The even larger truth is that most of the best comedy is born from pain. A popular theory is that every gay man has a "mother." Pryor, Jerry Seinfeld, and Ray Romano are three of many examples of the same being true of successful comedians,
The recent Virgil Films DVD release of the 2018 documentary "I Am Paul Walker" further solidifies the role of Virgil in the hearts and minds of pop culture fans. This love begins with the (recently reviewed) documentary "Outatime" about restoring the "Back to the Future" DeLorean and continues with Virgil titles that are subjects of upcoming posts. These include a modern indie film starring Ralph "Daniel San" Macchio and a documentary on "The Great Escape" featuring many people who participated in making that film.
The aptly titled "Walker" tells the tale of the personal and the professional lives of the titular star of the "The Fast and the Furious" franchise, The following YouTube clip of a trailer for this film shows how the folks who knew either or both incarnations of this guy who was equal parts stud and righteous dude always will mourn his death that occurred two months after he turned 40.
We first meet this All-American Midwest boy via home-movie footage of a childhood birthday party. This sets that stage for mother Cheryl Walker, father Paul Walker III, and siblings Cody and Ashlie to share stories of the man whom most of us only know through his television and film work. This guy always smiling for the camera, looking cute in his younger days, and being muy caliente even during puberty helps explain his decades of extraordinary success regarding auditions.
We also hear from two childhood friends who remained close to Walker until the end of his life. The talking heads who share memories from the professional side include a couple of directors, a manager, and "Fast" co-star Tyrese Gibson. A clip from a "Fast" movie showed that the stars were not acting regarding their on-screen relationship.

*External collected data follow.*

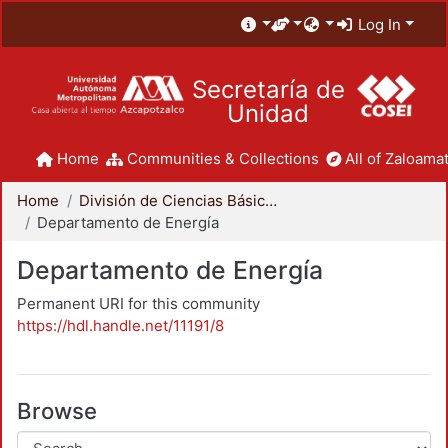
Log In
Secretaría de
Unidad
Home
Communities & Collections
All of Zaloamat
Home
División de Ciencias Básicas e Ingeniería
Departamento de Energía
Departamento de Energía
Permanent URI for this community
https://hdl.handle.net/11191/8
Browse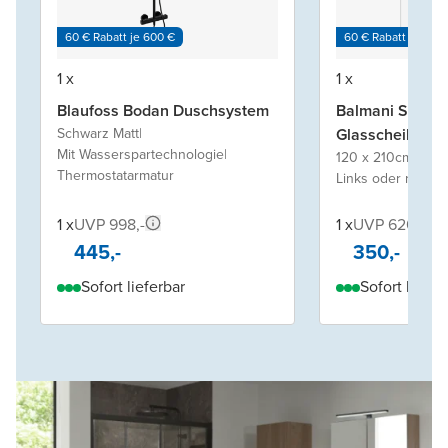
60 € Rabatt je 600 €
60 € Rabatt je 600
1 x
1 x
Blaufoss Bodan Duschsystem
Balmani Sense
Schwarz Matt
|
Glasscheibe für
Mit Wasserspartechnologie
|
120 x 210cm
|
Klarg
Thermostatarmatur
Links oder rechts 
1 x
UVP 998,-
1 x
UVP 620,-
445,-
350,-
Sofort lieferbar
Sofort liefer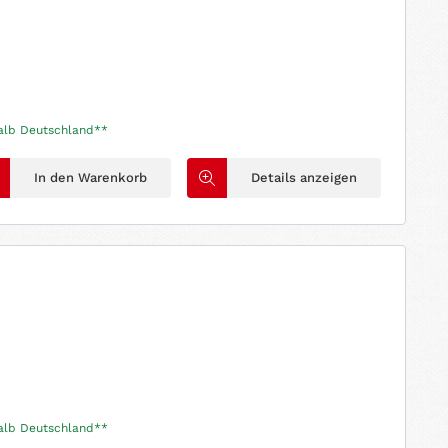
halb Deutschland**
In den Warenkorb
Details anzeigen
halb Deutschland**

Everything indicated that Walker had a good heart and would give you the shirt off his back or the expensive racing car off his driveway so long as you exhibited what once was common courtesy. Learning that this guy best known for a film franchise that catered to teen boys also had a strong intellect and desire to use his star power for good, rather than for evil, fully ensured his place in the top two choices in the "or kill" game.

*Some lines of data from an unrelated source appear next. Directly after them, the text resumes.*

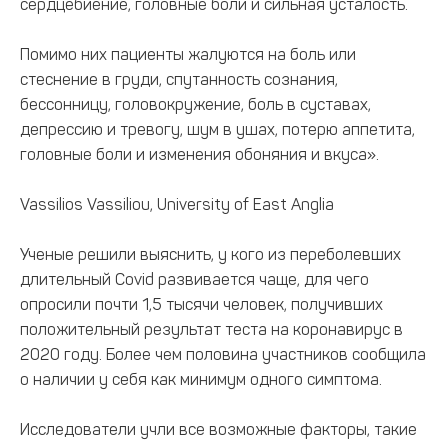
сердцебиение, головные боли и сильная усталость.
Помимо них пациенты жалуются на боль или
стеснение в груди, спутанность сознания,
бессонницу, головокружение, боль в суставах,
депрессию и тревогу, шум в ушах, потерю аппетита,
головные боли и изменения обоняния и вкуса».
Vassilios Vassiliou, University of East Anglia
Ученые решили выяснить, у кого из переболевших
длительный Covid развивается чаще, для чего
опросили почти 1,5 тысячи человек, получивших
положительный результат теста на коронавирус в
2020 году. Более чем половина участников сообщила
о наличии у себя как минимум одного симптома.
Исследователи учли все возможные факторы, такие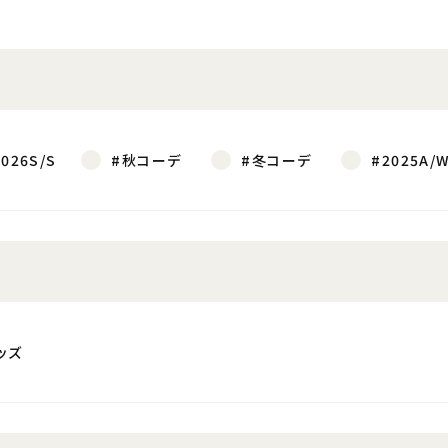
2026S/S
#秋コーデ
#冬コーデ
#2025A/
ッズ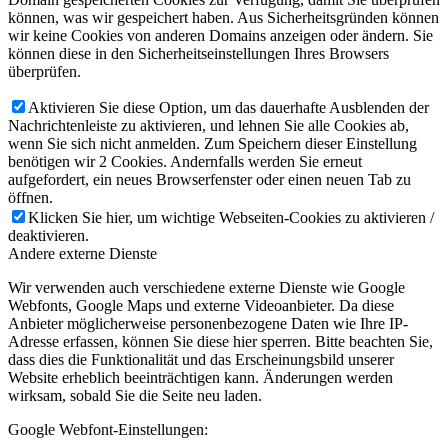
können, was wir gespeichert haben. Aus Sicherheitsgründen können
wir keine Cookies von anderen Domains anzeigen oder ändern. Sie
können diese in den Sicherheitseinstellungen Ihres Browsers
überprüfen.
Aktivieren Sie diese Option, um das dauerhafte Ausblenden der
Nachrichtenleiste zu aktivieren, und lehnen Sie alle Cookies ab,
wenn Sie sich nicht anmelden. Zum Speichern dieser Einstellung
benötigen wir 2 Cookies. Andernfalls werden Sie erneut
aufgefordert, ein neues Browserfenster oder einen neuen Tab zu
öffnen.
Klicken Sie hier, um wichtige Webseiten-Cookies zu aktivieren /
deaktivieren.
Andere externe Dienste
Wir verwenden auch verschiedene externe Dienste wie Google
Webfonts, Google Maps und externe Videoanbieter. Da diese
Anbieter möglicherweise personenbezogene Daten wie Ihre IP-
Adresse erfassen, können Sie diese hier sperren. Bitte beachten Sie,
dass dies die Funktionalität und das Erscheinungsbild unserer
Website erheblich beeinträchtigen kann. Änderungen werden
wirksam, sobald Sie die Seite neu laden.
Google Webfont-Einstellungen: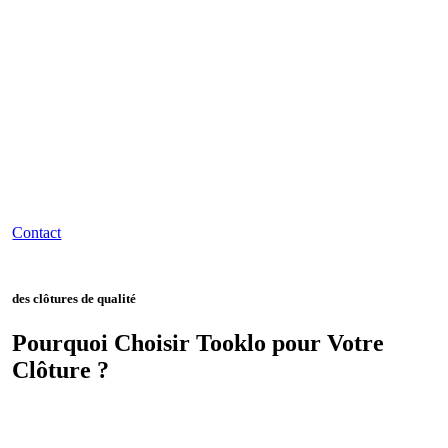
Contact
des clôtures de qualité
Pourquoi Choisir Tooklo pour Votre
Clôture ?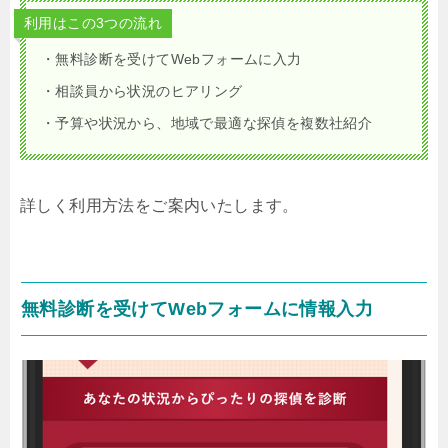
利用はこの3つの流れ
・無料診断を受けてWebフォームに入力
・相談員から状況のヒアリング
・予算や状況から、地域で最適な探偵を複数社紹介
詳しく利用方法をご案内いたします。
無料診断を受けてWebフォームに情報入力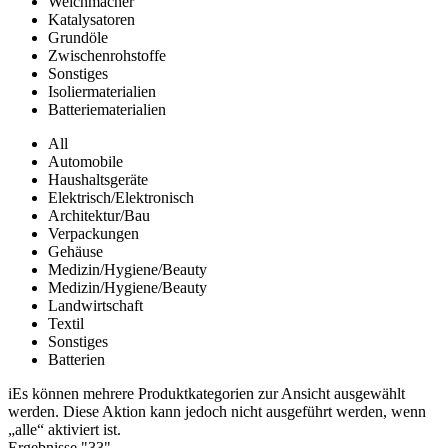
Weichmacher
Katalysatoren
Grundöle
Zwischenrohstoffe
Sonstiges
Isoliermaterialien
Batteriematerialien
All
Automobile
Haushaltsgeräte
Elektrisch/Elektronisch
Architektur/Bau
Verpackungen
Gehäuse
Medizin/Hygiene/Beauty
Medizin/Hygiene/Beauty
Landwirtschaft
Textil
Sonstiges
Batterien
i
Es können mehrere Produktkategorien zur Ansicht ausgewählt
werden. Diese Aktion kann jedoch nicht ausgeführt werden, wenn
„alle“ aktiviert ist.
Ergebnisse "
33
"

Hearing about the hair-trigger temper of Walker reflected his tough-guy heritage that included a paternal grandfather who boxed professionally and a father who was a Vietnam combat veteran. Arguably the most funny story in "Walker" began with our subject holding the door open for a man leaving a store with an armful of merchandise. That guy saying "Thanks, Bitch" earned him an epic beat-down.
We also learn that the similarities between Walker and fellow macho-man Steve McQueen extended beyond their ruggedness. Both men remained very handsome as they aged and had addict-level needs for speed. These attributes and the particular affinity for race cars earned Walker a comparison to James Dean.
The Dean parallel also extended to the death of both men while driving. The shared circumstances of the death of Walker within minutes of leaving a charity event was particularly shocking. One can only hope for the sake of St. Peter that that doorman of Heaven did not give Walker any grief on his arrival.
The bigger picture is that many of us to whom the "Fast" movies did not appeal got the treat of learning about one of the good guys in Hollywood who remained comically laid-back and was a contender for Father of the Year even after becoming Hollywood royalty.